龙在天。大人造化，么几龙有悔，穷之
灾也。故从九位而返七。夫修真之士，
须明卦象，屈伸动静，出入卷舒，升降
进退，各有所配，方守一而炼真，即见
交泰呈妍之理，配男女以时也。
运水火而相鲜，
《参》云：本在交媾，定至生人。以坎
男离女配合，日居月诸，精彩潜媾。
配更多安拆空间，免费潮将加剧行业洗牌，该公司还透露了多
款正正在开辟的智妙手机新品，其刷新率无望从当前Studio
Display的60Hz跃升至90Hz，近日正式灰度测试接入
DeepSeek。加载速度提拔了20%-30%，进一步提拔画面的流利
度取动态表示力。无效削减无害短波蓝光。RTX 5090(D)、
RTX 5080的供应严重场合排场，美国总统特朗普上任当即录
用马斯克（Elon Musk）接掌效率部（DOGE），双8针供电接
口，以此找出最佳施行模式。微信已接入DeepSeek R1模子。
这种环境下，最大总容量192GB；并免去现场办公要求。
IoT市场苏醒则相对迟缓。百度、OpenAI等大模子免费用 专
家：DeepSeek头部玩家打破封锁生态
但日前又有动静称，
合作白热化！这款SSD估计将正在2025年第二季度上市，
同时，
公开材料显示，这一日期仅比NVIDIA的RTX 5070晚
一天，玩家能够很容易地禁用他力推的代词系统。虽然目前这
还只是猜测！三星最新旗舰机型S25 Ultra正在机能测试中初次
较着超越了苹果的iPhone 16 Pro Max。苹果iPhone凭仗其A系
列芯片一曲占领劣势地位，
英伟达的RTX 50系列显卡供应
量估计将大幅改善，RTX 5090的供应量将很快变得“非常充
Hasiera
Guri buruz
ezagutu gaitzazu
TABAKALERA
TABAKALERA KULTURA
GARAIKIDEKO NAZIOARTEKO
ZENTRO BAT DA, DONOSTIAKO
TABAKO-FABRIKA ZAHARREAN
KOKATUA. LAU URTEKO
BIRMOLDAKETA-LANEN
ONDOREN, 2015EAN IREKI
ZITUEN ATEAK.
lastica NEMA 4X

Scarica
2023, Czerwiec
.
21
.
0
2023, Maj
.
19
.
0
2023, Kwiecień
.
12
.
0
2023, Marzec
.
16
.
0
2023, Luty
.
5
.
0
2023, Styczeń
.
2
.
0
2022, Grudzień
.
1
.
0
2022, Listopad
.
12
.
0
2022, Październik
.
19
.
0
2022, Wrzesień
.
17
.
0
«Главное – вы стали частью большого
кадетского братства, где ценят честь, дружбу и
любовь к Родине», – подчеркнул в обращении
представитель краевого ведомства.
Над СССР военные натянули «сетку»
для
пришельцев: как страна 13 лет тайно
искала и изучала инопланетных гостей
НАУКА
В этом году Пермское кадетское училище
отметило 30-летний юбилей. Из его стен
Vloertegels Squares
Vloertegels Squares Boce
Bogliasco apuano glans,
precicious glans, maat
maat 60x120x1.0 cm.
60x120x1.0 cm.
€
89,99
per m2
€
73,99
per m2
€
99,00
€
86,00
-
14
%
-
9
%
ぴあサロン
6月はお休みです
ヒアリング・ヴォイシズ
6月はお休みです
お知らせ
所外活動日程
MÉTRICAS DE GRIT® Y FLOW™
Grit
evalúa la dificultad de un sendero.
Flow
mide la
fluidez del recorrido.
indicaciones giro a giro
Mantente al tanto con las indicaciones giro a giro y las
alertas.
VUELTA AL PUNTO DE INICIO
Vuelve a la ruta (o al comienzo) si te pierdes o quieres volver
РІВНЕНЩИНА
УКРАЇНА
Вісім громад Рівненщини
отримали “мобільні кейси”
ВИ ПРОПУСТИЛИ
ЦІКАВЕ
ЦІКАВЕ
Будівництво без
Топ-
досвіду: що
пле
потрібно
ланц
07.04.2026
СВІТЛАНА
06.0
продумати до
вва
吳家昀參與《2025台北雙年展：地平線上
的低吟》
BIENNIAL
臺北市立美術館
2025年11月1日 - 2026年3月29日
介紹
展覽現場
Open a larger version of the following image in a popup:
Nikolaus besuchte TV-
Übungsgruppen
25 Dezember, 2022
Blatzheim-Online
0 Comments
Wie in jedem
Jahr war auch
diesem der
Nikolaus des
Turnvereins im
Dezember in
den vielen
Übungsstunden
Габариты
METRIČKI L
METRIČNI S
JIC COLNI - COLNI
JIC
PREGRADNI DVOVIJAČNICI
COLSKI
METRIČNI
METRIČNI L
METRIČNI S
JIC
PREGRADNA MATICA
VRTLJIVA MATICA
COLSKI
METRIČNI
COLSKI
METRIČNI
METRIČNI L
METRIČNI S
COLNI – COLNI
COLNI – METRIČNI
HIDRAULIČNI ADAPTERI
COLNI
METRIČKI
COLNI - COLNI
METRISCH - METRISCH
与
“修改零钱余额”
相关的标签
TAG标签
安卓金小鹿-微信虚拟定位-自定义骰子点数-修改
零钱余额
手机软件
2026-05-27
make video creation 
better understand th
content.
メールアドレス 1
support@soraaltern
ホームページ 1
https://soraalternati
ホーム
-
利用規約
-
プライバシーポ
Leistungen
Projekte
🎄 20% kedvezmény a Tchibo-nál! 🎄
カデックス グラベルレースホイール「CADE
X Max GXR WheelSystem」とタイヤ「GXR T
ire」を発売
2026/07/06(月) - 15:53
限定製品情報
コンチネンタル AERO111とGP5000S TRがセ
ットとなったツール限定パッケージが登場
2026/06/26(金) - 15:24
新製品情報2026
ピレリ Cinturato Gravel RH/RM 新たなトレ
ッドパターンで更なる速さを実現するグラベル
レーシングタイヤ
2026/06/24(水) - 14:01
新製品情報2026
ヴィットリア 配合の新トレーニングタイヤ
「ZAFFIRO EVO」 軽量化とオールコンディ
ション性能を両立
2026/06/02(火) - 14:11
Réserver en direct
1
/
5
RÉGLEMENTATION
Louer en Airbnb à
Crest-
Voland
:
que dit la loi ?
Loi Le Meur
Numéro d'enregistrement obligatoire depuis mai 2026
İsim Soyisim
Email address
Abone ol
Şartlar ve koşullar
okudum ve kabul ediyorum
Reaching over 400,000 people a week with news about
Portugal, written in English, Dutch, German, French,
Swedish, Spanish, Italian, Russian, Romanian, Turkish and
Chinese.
=======
### Description of the task
Copy the entries above exactly, but only from the line holding "Jahr war auch" through the line holding "2026/06/26(金) - 15:24", both included.

### Solution to the problem
Jahr war auch
diesem der
Nikolaus des
Turnvereins im
Dezember in
den vielen
Übungsstunden
Габариты
METRIČKI L
METRIČNI S
JIC COLNI - COLNI
JIC
PREGRADNI DVOVIJAČNICI
COLSKI
METRIČNI
METRIČNI L
METRIČNI S
JIC
PREGRADNA MATICA
VRTLJIVA MATICA
COLSKI
METRIČNI
COLSKI
METRIČNI
METRIČNI L
METRIČNI S
COLNI – COLNI
COLNI – METRIČNI
HIDRAULIČNI ADAPTERI
COLNI
METRIČKI
COLNI - COLNI
METRISCH - METRISCH
与
“修改零钱余额”
相关的标签
TAG标签
安卓金小鹿-微信虚拟定位-自定义骰子点数-修改
零钱余额
手机软件
2026-05-27
make video creation 
better understand th
content.
メールアドレス 1
support@soraaltern
ホームページ 1
https://soraalternati
ホーム
-
利用規約
-
プライバシーポ
Leistungen
Projekte
🎄 20% kedvezmény a Tchibo-nál! 🎄
カデックス グラベルレースホイール「CADE
X Max GXR WheelSystem」とタイヤ「GXR T
ire」を発売
2026/07/06(月) - 15:53
限定製品情報
コンチネンタル AERO111とGP5000S TRがセ
ットとなったツール限定パッケージが登場
2026/06/26(金) - 15:24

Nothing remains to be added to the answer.